Leaders fight like cat, dog

PETTY BICKERING While Sri Lanka struggles to end a war, its prime minister and president, once childhood playmates, ceaselessly hurl angry insults at each other


The country's president calls her prime minister spineless. The prime minister calls the president a "Hitler madam."

Words like "worm" and "snake" fly between them regularly.

While Sri Lanka struggles to end a 19-year civil war, the country's two leaders, once childhood playmates, are locked in a battle of petty bickering.

Battle-weary Sri Lankans worry the fragile ceasefire between government forces and the Tamil Tiger rebels won't hold for much longer -- not because of occasional clashes, but because of the animosity between the two leaders.

President Chandrika Kumaratunga and Prime Minister Ranil Wickremesinghe argue about nearly everything, from who will give important speeches to who will head what government ministry.

But the most bitter topic is the peace process.

Both insist they want peace for this embattled island nation, where two decades of civil war have cost the lives of 65,000 people, as ethnic Tamil rebels have fought to carve out a homeland in the country's northeast, dominated by the Hindu Tamils.

Wickremesinghe signed a February last year Norwegian-brokered ceasefire agreement with rebels that ended the fighting. Six rounds of talks aimed at finding a political solution were held before the rebels walked out in April.

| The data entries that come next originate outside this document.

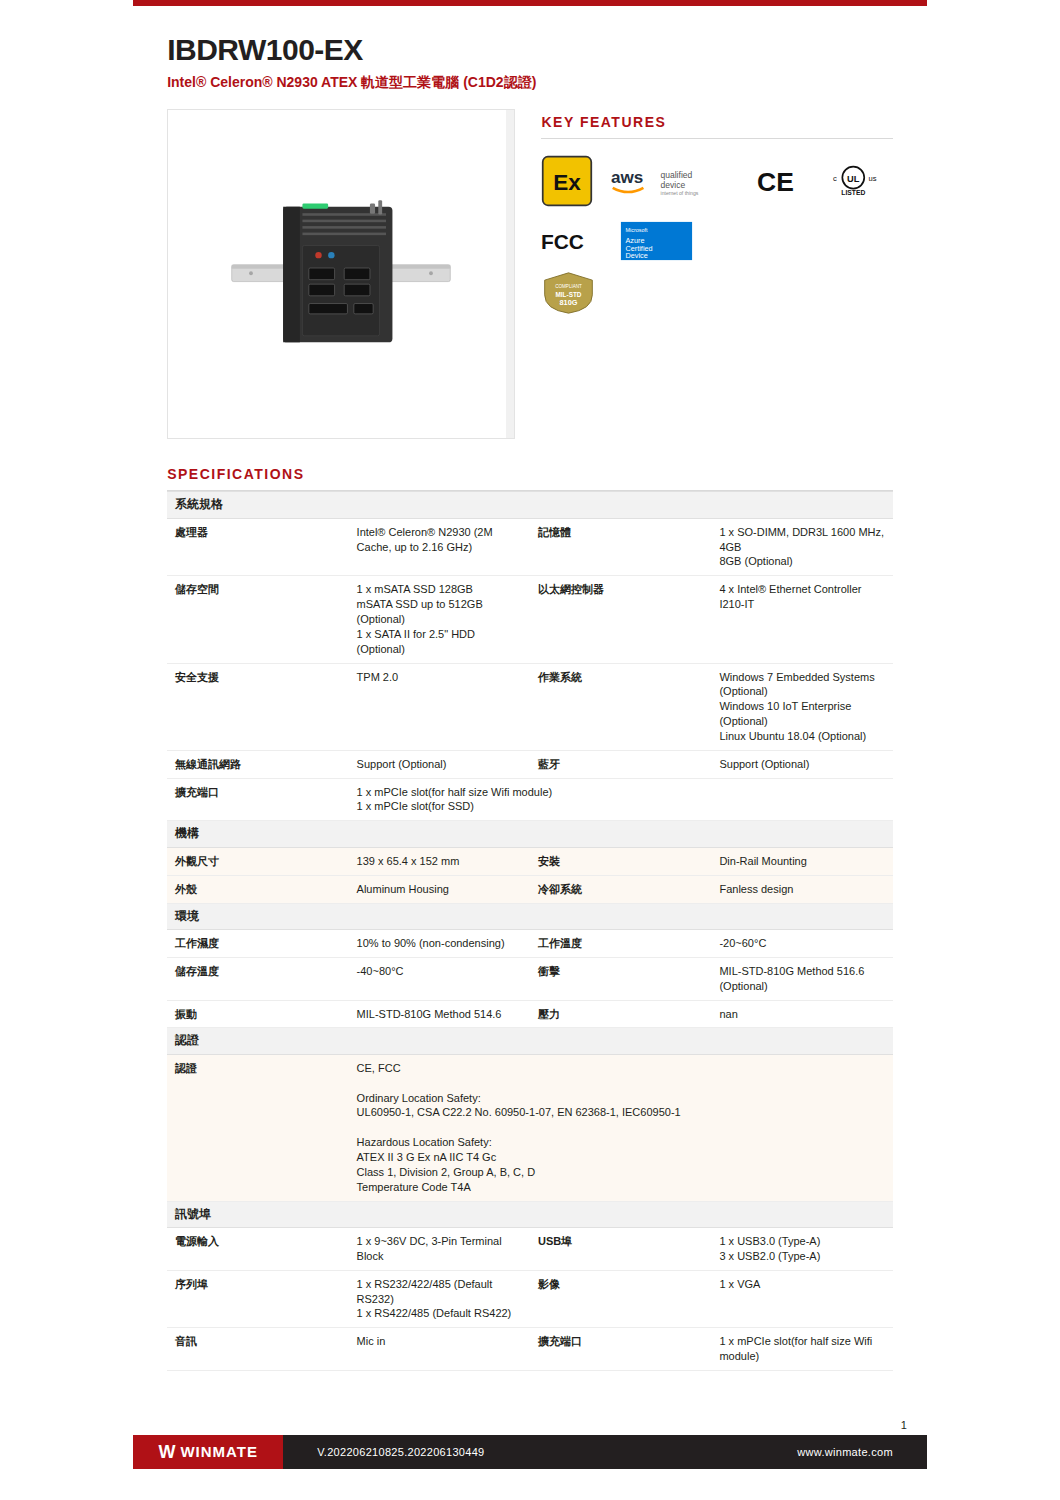IBDRW100-EX
Intel® Celeron® N2930 ATEX 軌道型工業電腦 (C1D2認證)
KEY FEATURES
SPECIFICATIONS
| 系統規格 |
| 處理器 | Intel® Celeron® N2930 (2M Cache, up to 2.16 GHz) | 記憶體 | 1 x SO-DIMM, DDR3L 1600 MHz, 4GB 8GB (Optional) |
| 儲存空間 | 1 x mSATA SSD 128GB mSATA SSD up to 512GB (Optional) 1 x SATA II for 2.5" HDD (Optional) | 以太網控制器 | 4 x Intel® Ethernet Controller I210-IT |
| 安全支援 | TPM 2.0 | 作業系統 | Windows 7 Embedded Systems (Optional) Windows 10 IoT Enterprise (Optional) Linux Ubuntu 18.04 (Optional) |
| 無線通訊網路 | Support (Optional) | 藍牙 | Support (Optional) |
| 擴充端口 | 1 x mPCIe slot(for half size Wifi module) 1 x mPCIe slot(for SSD) |
| 機構 |
| 外觀尺寸 | 139 x 65.4 x 152 mm | 安裝 | Din-Rail Mounting |
| 外殼 | Aluminum Housing | 冷卻系統 | Fanless design |
| 環境 |
| 工作濕度 | 10% to 90% (non-condensing) | 工作溫度 | -20~60°C |
| 儲存溫度 | -40~80°C | 衝擊 | MIL-STD-810G Method 516.6 (Optional) |
| 振動 | MIL-STD-810G Method 514.6 | 壓力 | nan |
| 認證 |
| 認證 | CE, FCC Ordinary Location Safety: UL60950-1, CSA C22.2 No. 60950-1-07, EN 62368-1, IEC60950-1 Hazardous Location Safety: ATEX II 3 G Ex nA IIC T4 Gc Class 1, Division 2, Group A, B, C, D Temperature Code T4A |
| 訊號埠 |
| 電源輸入 | 1 x 9~36V DC, 3-Pin Terminal Block | USB埠 | 1 x USB3.0 (Type-A) 3 x USB2.0 (Type-A) |
| 序列埠 | 1 x RS232/422/485 (Default RS232) 1 x RS422/485 (Default RS422) | 影像 | 1 x VGA |
| 音訊 | Mic in | 擴充端口 | 1 x mPCIe slot(for half size Wifi module) |
1
WWINMATE
V.202206210825.202206130449
www.winmate.com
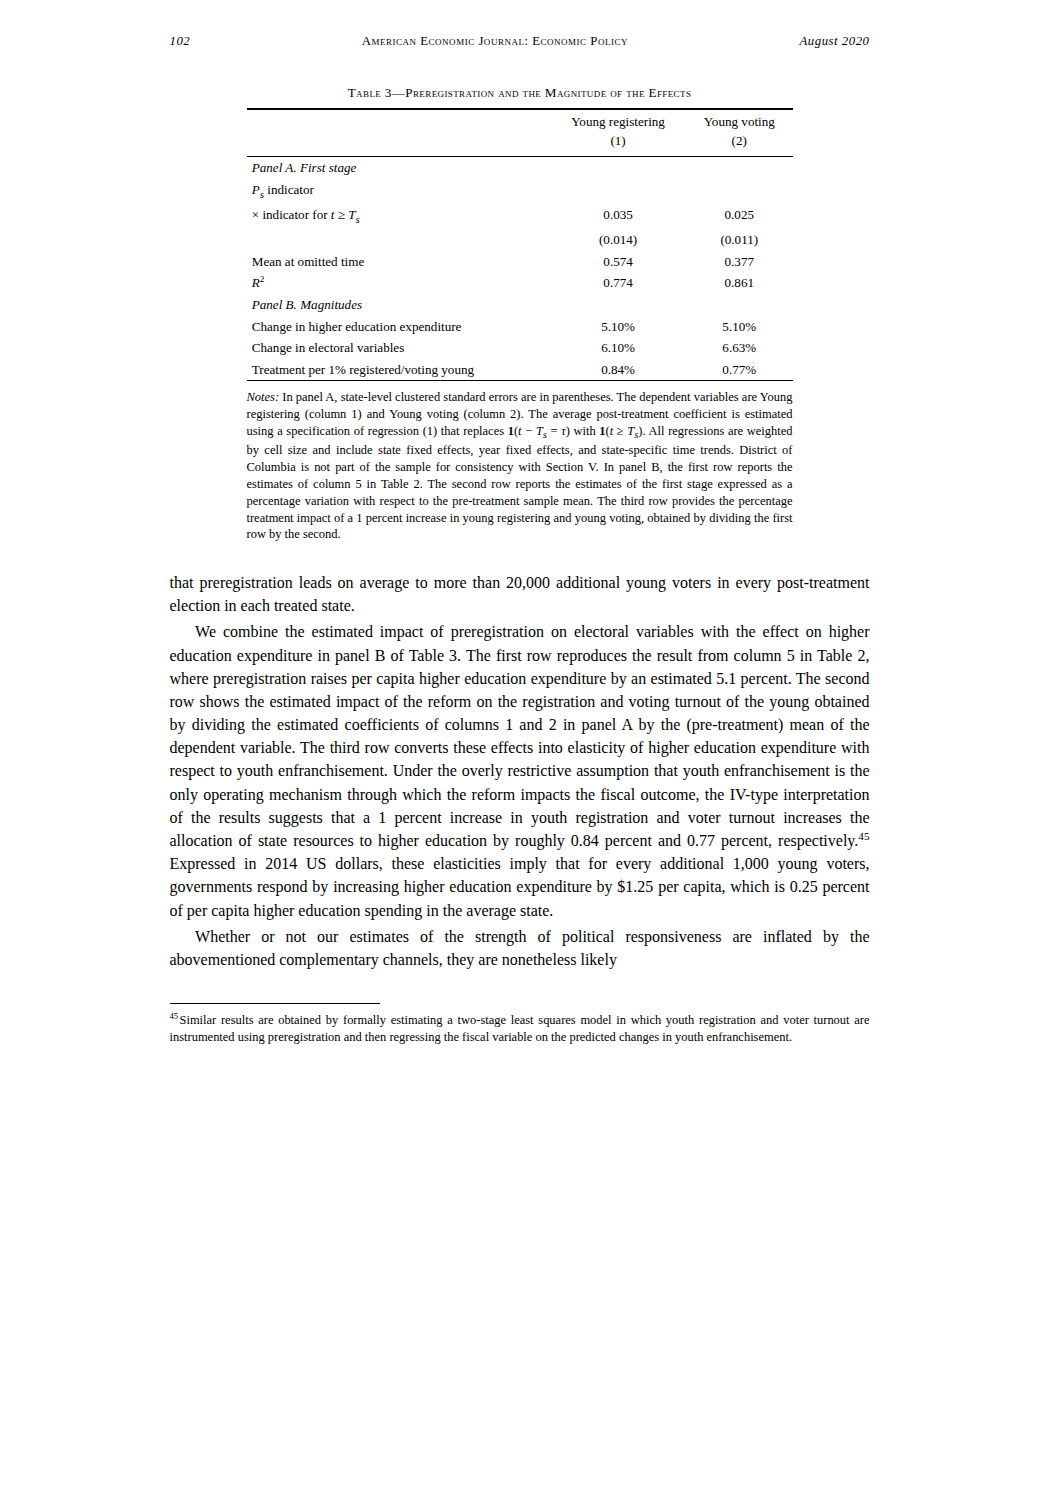102 American Economic Journal: Economic Policy August 2020
Table 3—Preregistration and the Magnitude of the Effects
| | Young registering (1) | Young voting (2) |
| --- | --- | --- |
| Panel A. First stage |
| P s indicator | | |
| × indicator for t ≥ T s | 0.035 | 0.025 |
| | (0.014) | (0.011) |
| Mean at omitted time | 0.574 | 0.377 |
| R 2 | 0.774 | 0.861 |
| Panel B. Magnitudes |
| Change in higher education expenditure | 5.10% | 5.10% |
| Change in electoral variables | 6.10% | 6.63% |
| Treatment per 1% registered/voting young | 0.84% | 0.77% |
Notes: In panel A, state-level clustered standard errors are in parentheses. The dependent variables are Young registering (column 1) and Young voting (column 2). The average post-treatment coefficient is estimated using a specification of regression (1) that replaces 1(t − Ts = τ) with 1(t ≥ Ts). All regressions are weighted by cell size and include state fixed effects, year fixed effects, and state-specific time trends. District of Columbia is not part of the sample for consistency with Section V. In panel B, the first row reports the estimates of column 5 in Table 2. The second row reports the estimates of the first stage expressed as a percentage variation with respect to the pre-treatment sample mean. The third row provides the percentage treatment impact of a 1 percent increase in young registering and young voting, obtained by dividing the first row by the second.
that preregistration leads on average to more than 20,000 additional young voters in every post-treatment election in each treated state.
We combine the estimated impact of preregistration on electoral variables with the effect on higher education expenditure in panel B of Table 3. The first row reproduces the result from column 5 in Table 2, where preregistration raises per capita higher education expenditure by an estimated 5.1 percent. The second row shows the estimated impact of the reform on the registration and voting turnout of the young obtained by dividing the estimated coefficients of columns 1 and 2 in panel A by the (pre-treatment) mean of the dependent variable. The third row converts these effects into elasticity of higher education expenditure with respect to youth enfranchisement. Under the overly restrictive assumption that youth enfranchisement is the only operating mechanism through which the reform impacts the fiscal outcome, the IV-type interpretation of the results suggests that a 1 percent increase in youth registration and voter turnout increases the allocation of state resources to higher education by roughly 0.84 percent and 0.77 percent, respectively.45 Expressed in 2014 US dollars, these elasticities imply that for every additional 1,000 young voters, governments respond by increasing higher education expenditure by $1.25 per capita, which is 0.25 percent of per capita higher education spending in the average state.
Whether or not our estimates of the strength of political responsiveness are inflated by the abovementioned complementary channels, they are nonetheless likely
45Similar results are obtained by formally estimating a two-stage least squares model in which youth registration and voter turnout are instrumented using preregistration and then regressing the fiscal variable on the predicted changes in youth enfranchisement.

Kumaratunga says the prime minister caved in to Tiger demands for autonomy without insisting they disarm first, or stop violating human rights.

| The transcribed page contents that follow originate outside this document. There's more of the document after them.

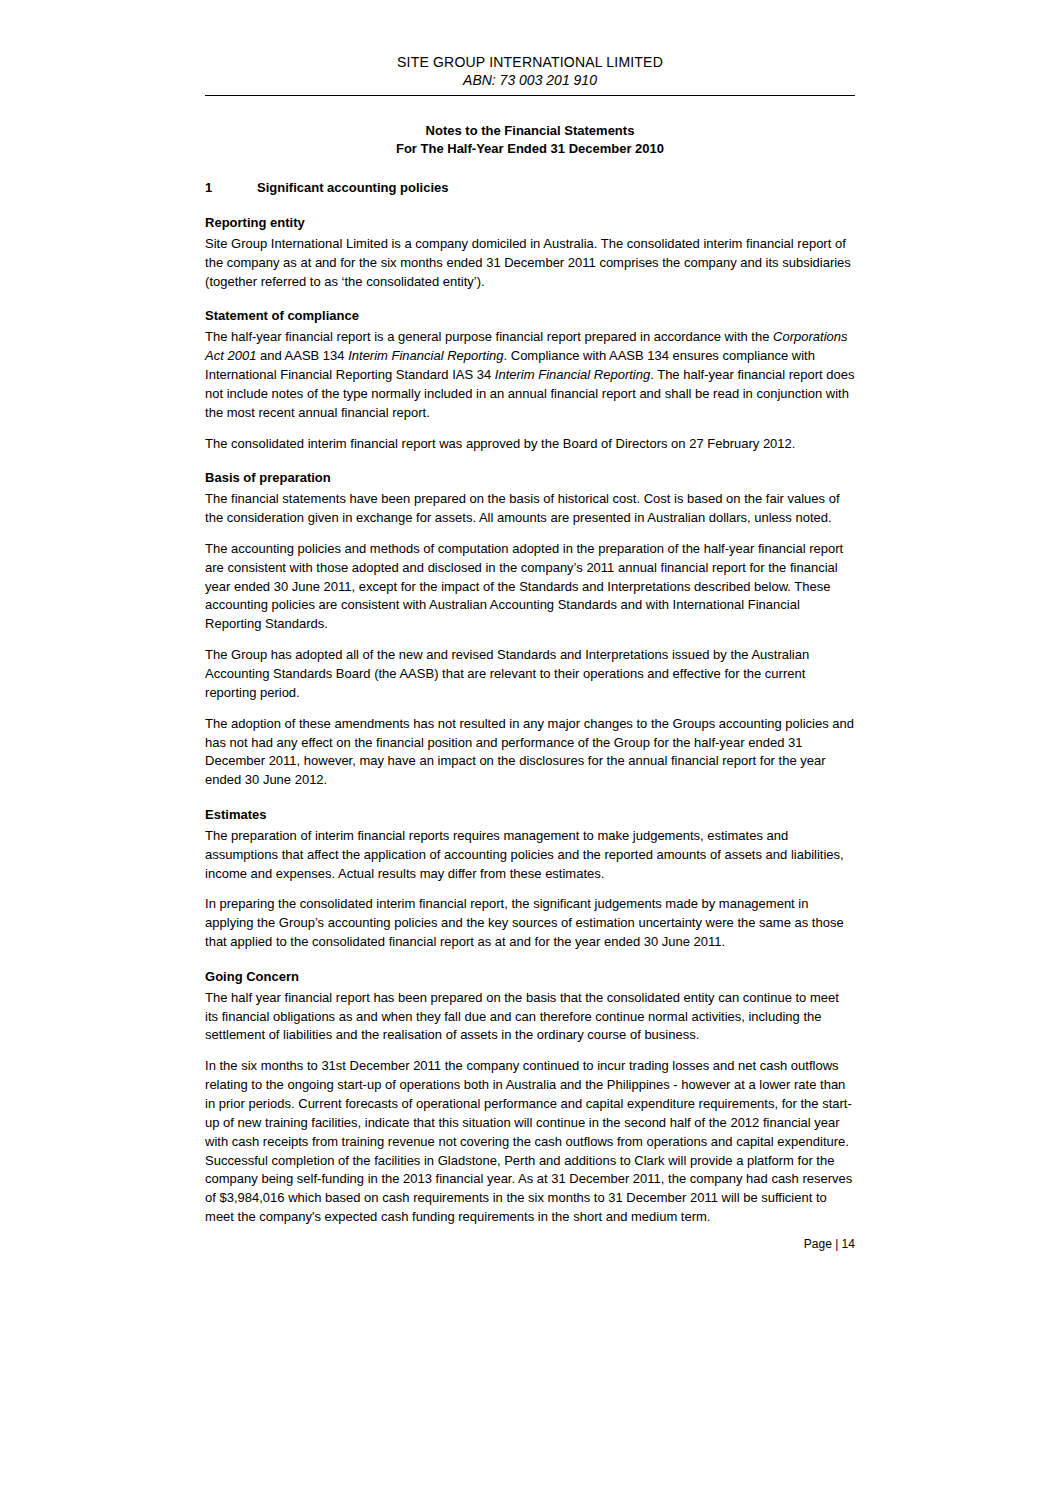SITE GROUP INTERNATIONAL LIMITED
ABN: 73 003 201 910
Notes to the Financial Statements
For The Half-Year Ended 31 December 2010
1 Significant accounting policies
Reporting entity
Site Group International Limited is a company domiciled in Australia. The consolidated interim financial report of the company as at and for the six months ended 31 December 2011 comprises the company and its subsidiaries (together referred to as ‘the consolidated entity’).
Statement of compliance
The half-year financial report is a general purpose financial report prepared in accordance with the Corporations Act 2001 and AASB 134 Interim Financial Reporting. Compliance with AASB 134 ensures compliance with International Financial Reporting Standard IAS 34 Interim Financial Reporting. The half-year financial report does not include notes of the type normally included in an annual financial report and shall be read in conjunction with the most recent annual financial report.
The consolidated interim financial report was approved by the Board of Directors on 27 February 2012.
Basis of preparation
The financial statements have been prepared on the basis of historical cost. Cost is based on the fair values of the consideration given in exchange for assets. All amounts are presented in Australian dollars, unless noted.
The accounting policies and methods of computation adopted in the preparation of the half-year financial report are consistent with those adopted and disclosed in the company’s 2011 annual financial report for the financial year ended 30 June 2011, except for the impact of the Standards and Interpretations described below. These accounting policies are consistent with Australian Accounting Standards and with International Financial Reporting Standards.
The Group has adopted all of the new and revised Standards and Interpretations issued by the Australian Accounting Standards Board (the AASB) that are relevant to their operations and effective for the current reporting period.
The adoption of these amendments has not resulted in any major changes to the Groups accounting policies and has not had any effect on the financial position and performance of the Group for the half-year ended 31 December 2011, however, may have an impact on the disclosures for the annual financial report for the year ended 30 June 2012.
Estimates
The preparation of interim financial reports requires management to make judgements, estimates and assumptions that affect the application of accounting policies and the reported amounts of assets and liabilities, income and expenses. Actual results may differ from these estimates.
In preparing the consolidated interim financial report, the significant judgements made by management in applying the Group’s accounting policies and the key sources of estimation uncertainty were the same as those that applied to the consolidated financial report as at and for the year ended 30 June 2011.
Going Concern
The half year financial report has been prepared on the basis that the consolidated entity can continue to meet its financial obligations as and when they fall due and can therefore continue normal activities, including the settlement of liabilities and the realisation of assets in the ordinary course of business.
In the six months to 31st December 2011 the company continued to incur trading losses and net cash outflows relating to the ongoing start-up of operations both in Australia and the Philippines - however at a lower rate than in prior periods. Current forecasts of operational performance and capital expenditure requirements, for the start-up of new training facilities, indicate that this situation will continue in the second half of the 2012 financial year with cash receipts from training revenue not covering the cash outflows from operations and capital expenditure. Successful completion of the facilities in Gladstone, Perth and additions to Clark will provide a platform for the company being self-funding in the 2013 financial year. As at 31 December 2011, the company had cash reserves of $3,984,016 which based on cash requirements in the six months to 31 December 2011 will be sufficient to meet the company's expected cash funding requirements in the short and medium term.
Page | 14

In an 11-page letter in October, Kumaratunga blasted Wickremesinghe for putting the country's security at risk in the name of peace.

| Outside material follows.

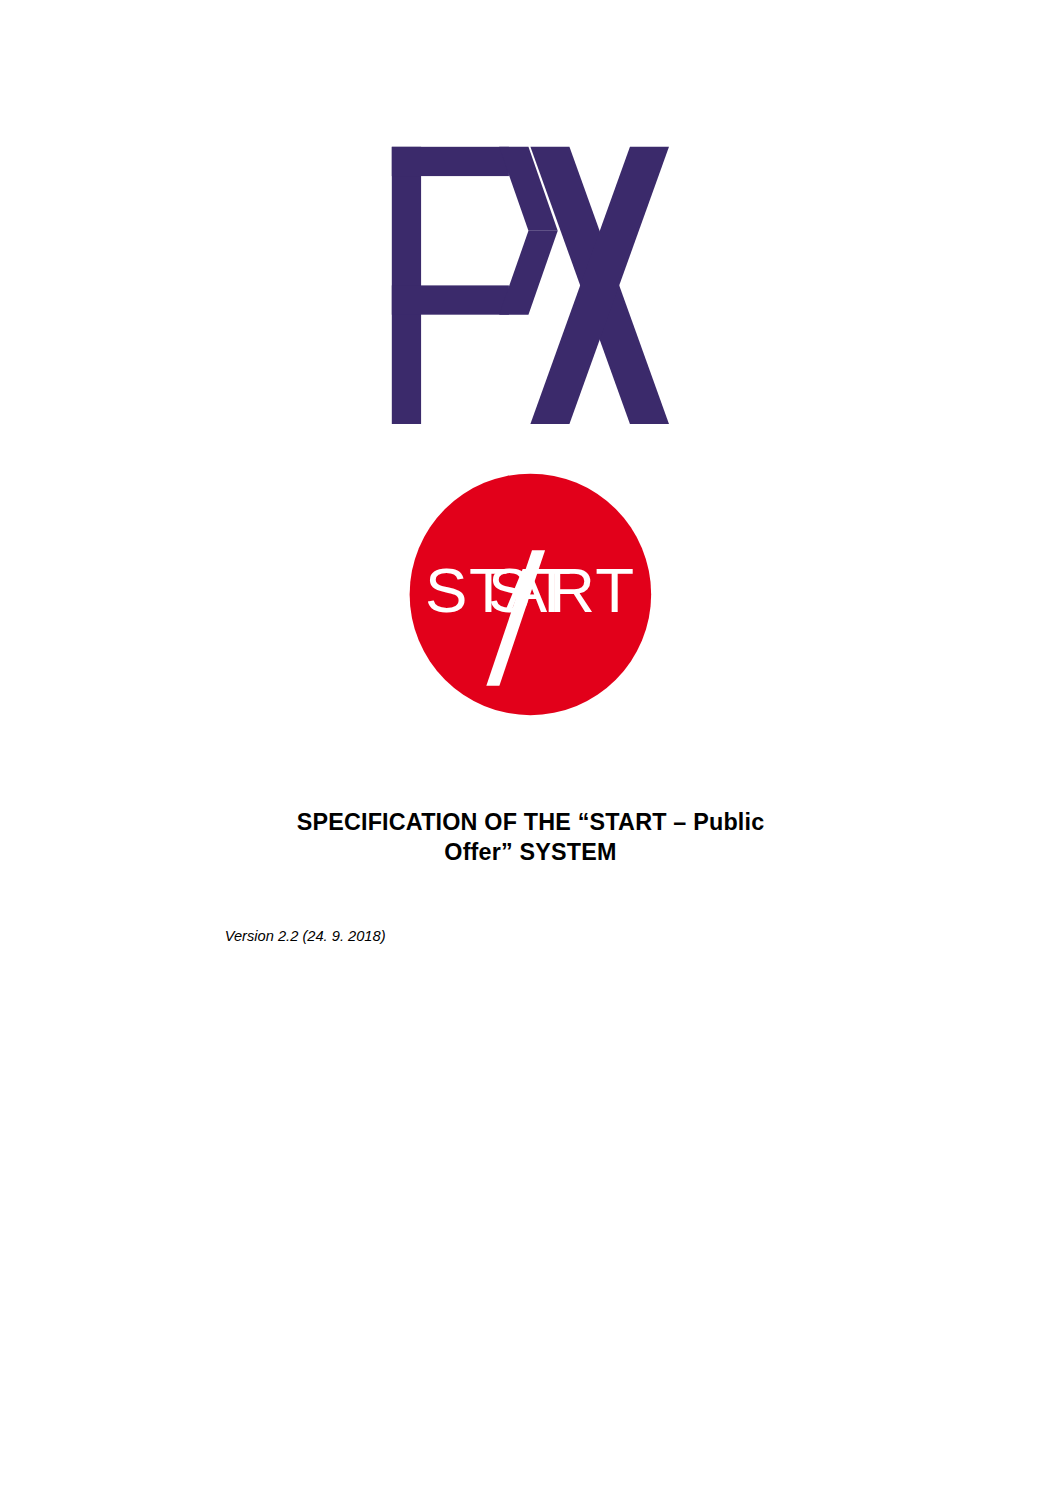ST START
SPECIFICATION OF THE “START – Public Offer” SYSTEM
Version 2.2 (24. 9. 2018)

Repeatedly, she has threatened to use her broad powers to fire the prime minister and dissolve parliament.

The animosity between the two is likely to further intensify when the rebels spell out their demands for political and financial authority in the northeast. Their proposals were expected to be released tomorrow.

Sri Lanka's sharp political divisions have many worried.

"A united voice in this crucial time ... is critical to move forward successfully," US Assistant Secretary of State for South Asian Affairs Christina Rocca said during a May visit.

The feud climaxed at the international level in early September, when the two leaders were unable to agree on who would represent Sri Lanka at the UN General Assembly.

Kumaratunga eventually gave in, saying she would not attend. She told UN Secretary General Kofi Annan that her absence was "due to the situation at home."

The bickering has given the rebels more excuses to stay away from the negotiating table.

"Your administration is unstable and caught up in a ferocious cohabitation war with the all-powerful president," Anton Balasingham, the chief rebel negotiator, wrote in a letter to Wickremesinghe in June.

Unsurprisingly, the two put the blame on each other.

Kumaratunga's spokesman, Harim Peiris, says Wickremesinghe ignores her.

But Kumaratunga declined to meet Wickremesinghe before he left for the UN, saying she was "indisposed." She has refused to meet with him on several other occasions.

Raised in Sri Lanka's small political elite, the two were friends as children. That ended when their political careers took off.

Kumaratunga was re-elected president in December 1999, three days after the Tigers tried to kill her in a suicide attack. She rode a sympathy vote to narrowly defeat Wickremesinghe and installed her aged mother as prime minister.